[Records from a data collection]
──────────
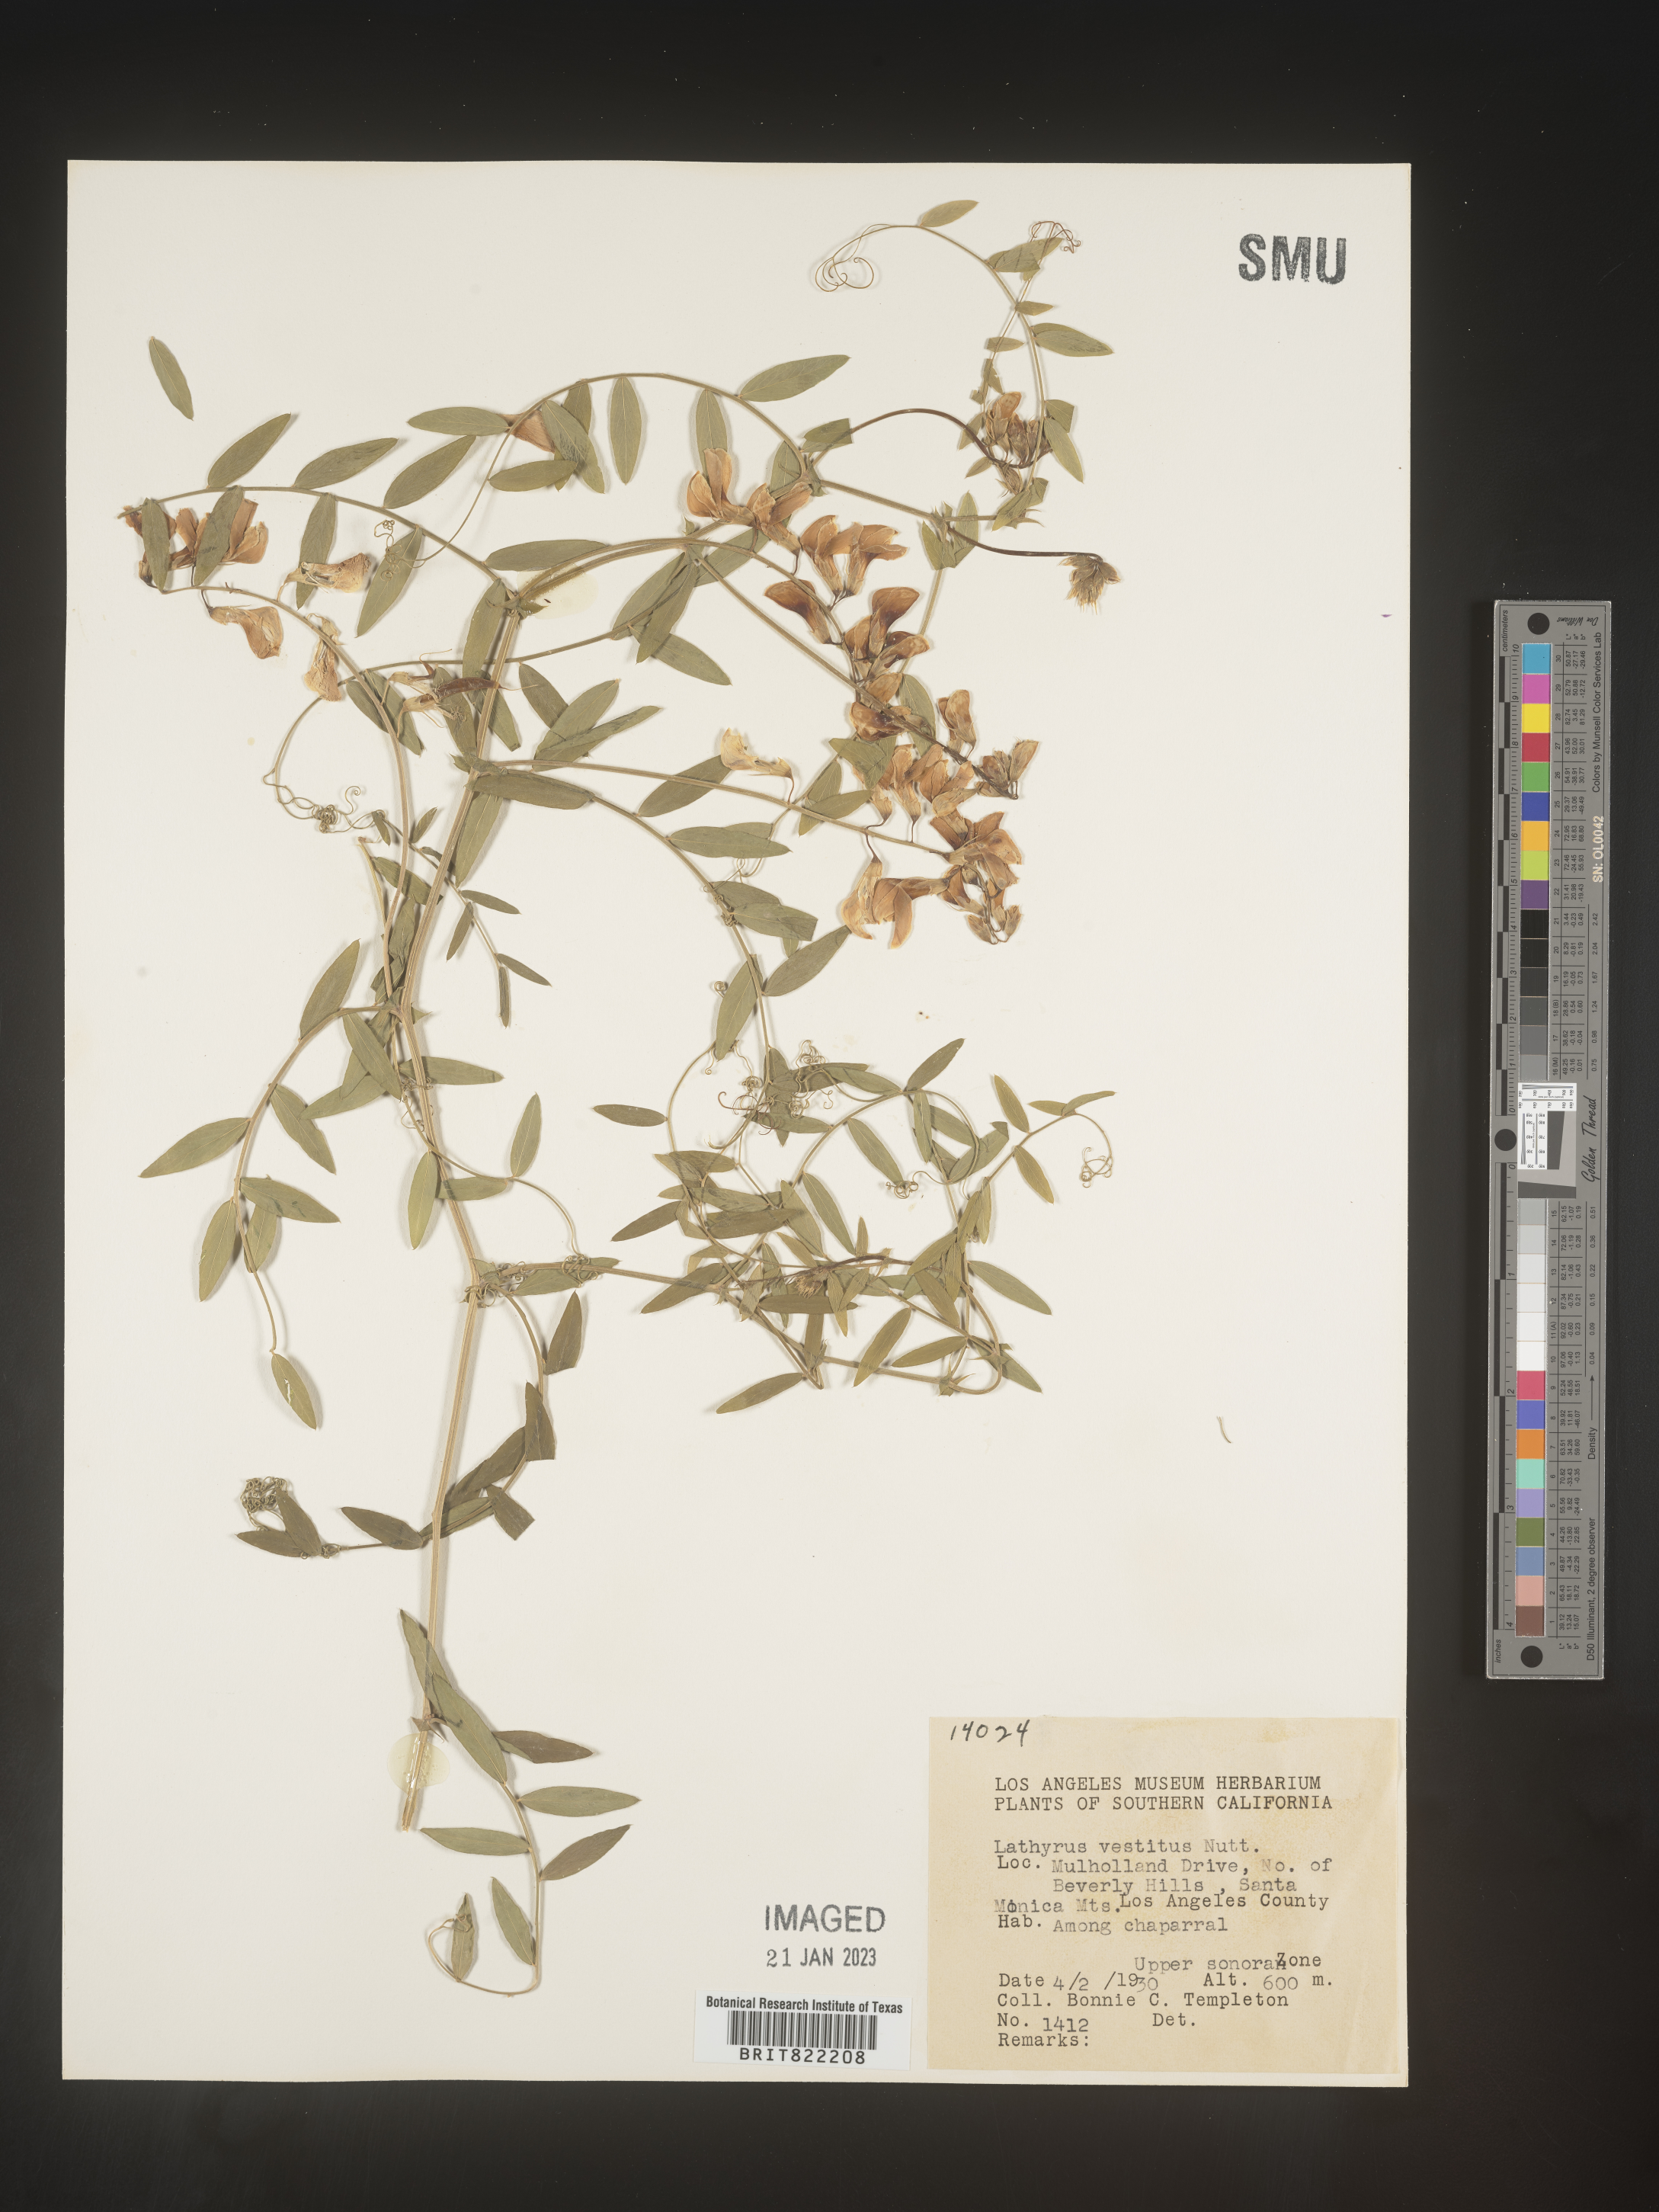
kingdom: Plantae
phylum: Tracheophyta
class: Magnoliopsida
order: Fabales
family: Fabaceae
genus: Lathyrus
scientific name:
──────────
Directions for this task -
Please give the data again from the line with "phylum: Tracheophyta" through the end, substituting "species name" for "scientific name" and leaving everything else unchanged.

Full solution -
phylum: Tracheophyta
class: Magnoliopsida
order: Fabales
family: Fabaceae
genus: Lathyrus
species name:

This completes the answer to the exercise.